═══ STORED DATA

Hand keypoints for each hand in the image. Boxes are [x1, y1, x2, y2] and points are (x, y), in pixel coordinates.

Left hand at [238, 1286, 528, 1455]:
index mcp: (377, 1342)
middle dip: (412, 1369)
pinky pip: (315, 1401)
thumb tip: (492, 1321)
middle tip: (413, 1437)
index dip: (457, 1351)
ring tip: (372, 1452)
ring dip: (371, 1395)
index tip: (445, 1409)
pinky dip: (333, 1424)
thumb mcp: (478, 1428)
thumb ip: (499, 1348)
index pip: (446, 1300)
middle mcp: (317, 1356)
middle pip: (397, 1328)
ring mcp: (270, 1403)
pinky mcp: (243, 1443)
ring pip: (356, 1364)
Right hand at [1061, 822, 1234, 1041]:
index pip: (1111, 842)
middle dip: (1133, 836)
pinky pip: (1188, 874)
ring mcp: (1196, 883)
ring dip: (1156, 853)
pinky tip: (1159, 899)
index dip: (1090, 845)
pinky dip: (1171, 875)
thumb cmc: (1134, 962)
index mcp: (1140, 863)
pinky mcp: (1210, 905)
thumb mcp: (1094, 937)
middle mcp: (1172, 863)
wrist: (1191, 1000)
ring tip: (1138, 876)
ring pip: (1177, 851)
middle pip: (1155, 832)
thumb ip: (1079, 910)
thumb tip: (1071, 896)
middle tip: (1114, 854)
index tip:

══════
═══ STORED DATA

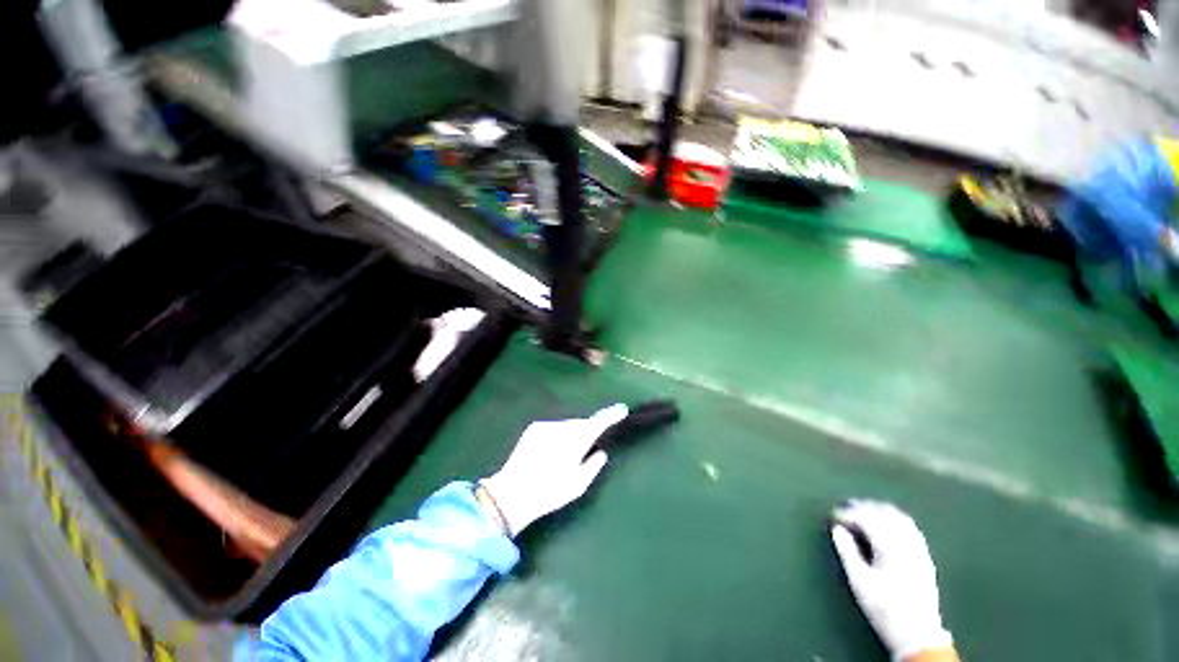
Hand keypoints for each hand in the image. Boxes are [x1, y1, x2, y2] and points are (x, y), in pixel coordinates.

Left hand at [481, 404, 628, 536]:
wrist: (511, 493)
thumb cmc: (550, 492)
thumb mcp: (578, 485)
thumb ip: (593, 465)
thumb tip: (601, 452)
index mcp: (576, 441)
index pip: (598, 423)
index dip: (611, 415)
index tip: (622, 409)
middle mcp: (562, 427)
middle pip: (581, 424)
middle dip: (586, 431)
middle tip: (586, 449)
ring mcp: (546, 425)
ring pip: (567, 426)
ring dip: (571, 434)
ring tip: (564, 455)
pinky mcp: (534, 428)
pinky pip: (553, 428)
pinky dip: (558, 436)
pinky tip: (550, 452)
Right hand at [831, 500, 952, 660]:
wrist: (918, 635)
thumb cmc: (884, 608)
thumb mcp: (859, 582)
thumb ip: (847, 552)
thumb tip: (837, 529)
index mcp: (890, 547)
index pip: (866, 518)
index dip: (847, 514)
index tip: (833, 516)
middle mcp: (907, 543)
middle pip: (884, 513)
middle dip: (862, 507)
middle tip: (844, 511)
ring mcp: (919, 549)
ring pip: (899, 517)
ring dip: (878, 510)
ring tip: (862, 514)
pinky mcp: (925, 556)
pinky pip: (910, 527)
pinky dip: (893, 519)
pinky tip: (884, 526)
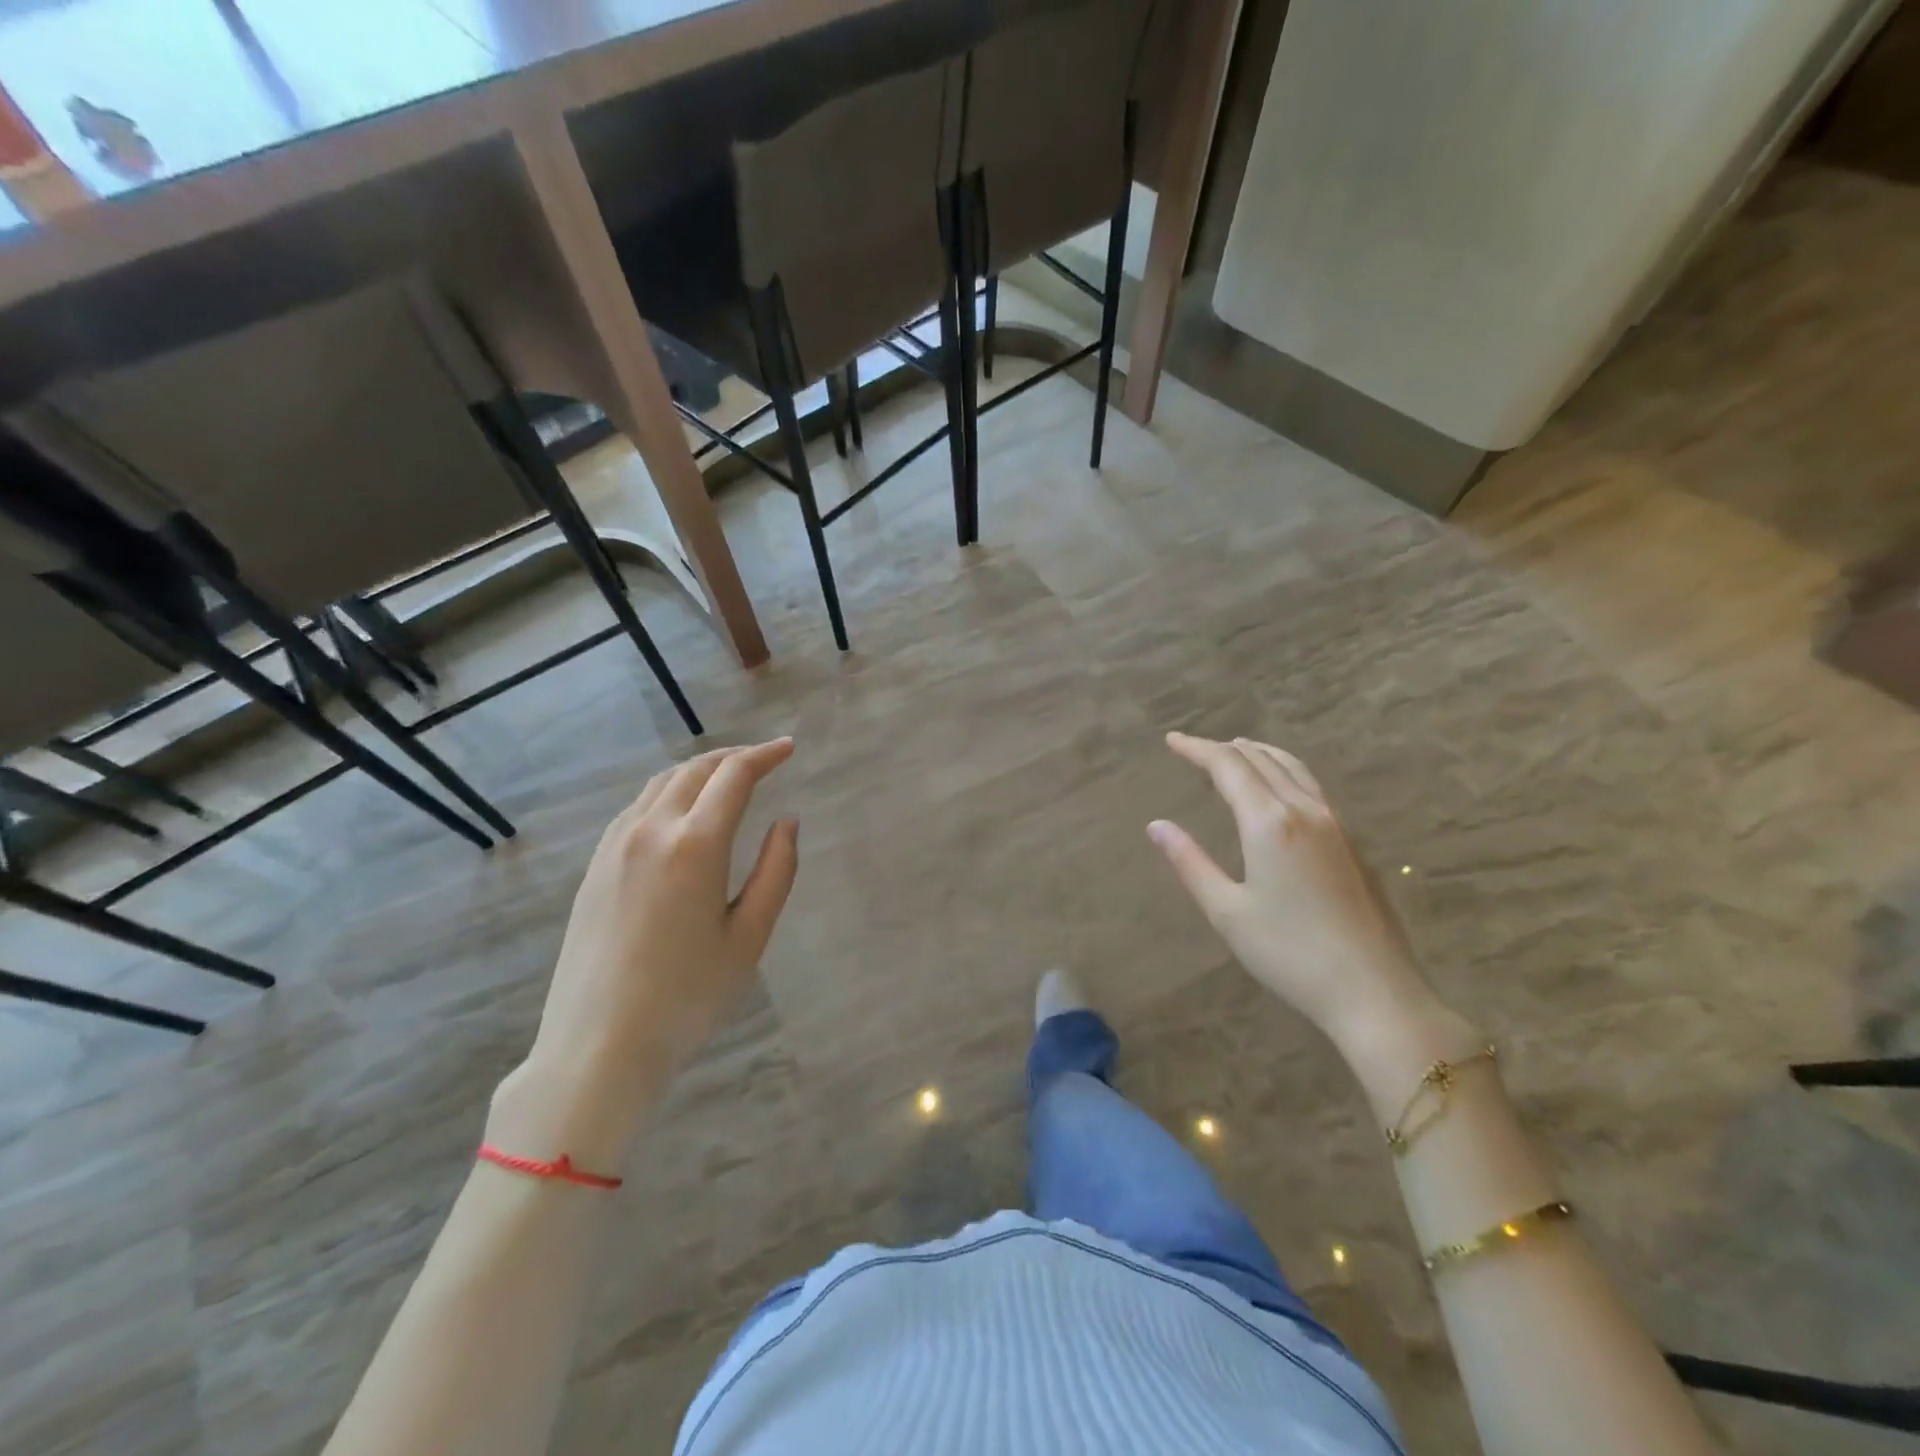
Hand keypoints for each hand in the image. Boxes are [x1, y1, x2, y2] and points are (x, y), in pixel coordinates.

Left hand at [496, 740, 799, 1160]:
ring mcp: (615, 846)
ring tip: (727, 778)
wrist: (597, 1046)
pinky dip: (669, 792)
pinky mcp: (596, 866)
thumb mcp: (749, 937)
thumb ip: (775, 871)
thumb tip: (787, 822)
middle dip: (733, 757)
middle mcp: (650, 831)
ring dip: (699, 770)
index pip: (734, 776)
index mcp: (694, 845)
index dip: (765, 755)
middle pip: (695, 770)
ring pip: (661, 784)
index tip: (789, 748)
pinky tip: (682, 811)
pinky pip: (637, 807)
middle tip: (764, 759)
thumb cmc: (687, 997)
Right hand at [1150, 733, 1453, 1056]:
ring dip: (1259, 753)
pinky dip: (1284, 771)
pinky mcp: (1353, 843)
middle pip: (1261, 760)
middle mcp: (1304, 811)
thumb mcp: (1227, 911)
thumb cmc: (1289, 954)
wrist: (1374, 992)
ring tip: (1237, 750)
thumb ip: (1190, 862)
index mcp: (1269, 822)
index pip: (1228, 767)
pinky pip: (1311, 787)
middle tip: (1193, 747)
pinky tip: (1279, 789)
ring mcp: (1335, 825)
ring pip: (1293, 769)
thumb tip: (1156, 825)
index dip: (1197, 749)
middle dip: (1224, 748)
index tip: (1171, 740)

══════

__TASK GOAL__
Pick every line from the listing holding the string "Left", and copy it.

__ANSWER BELOW__
Left hand at [238, 1286, 528, 1455]:
Left hand at [481, 404, 628, 536]:
Left hand at [496, 740, 799, 1160]:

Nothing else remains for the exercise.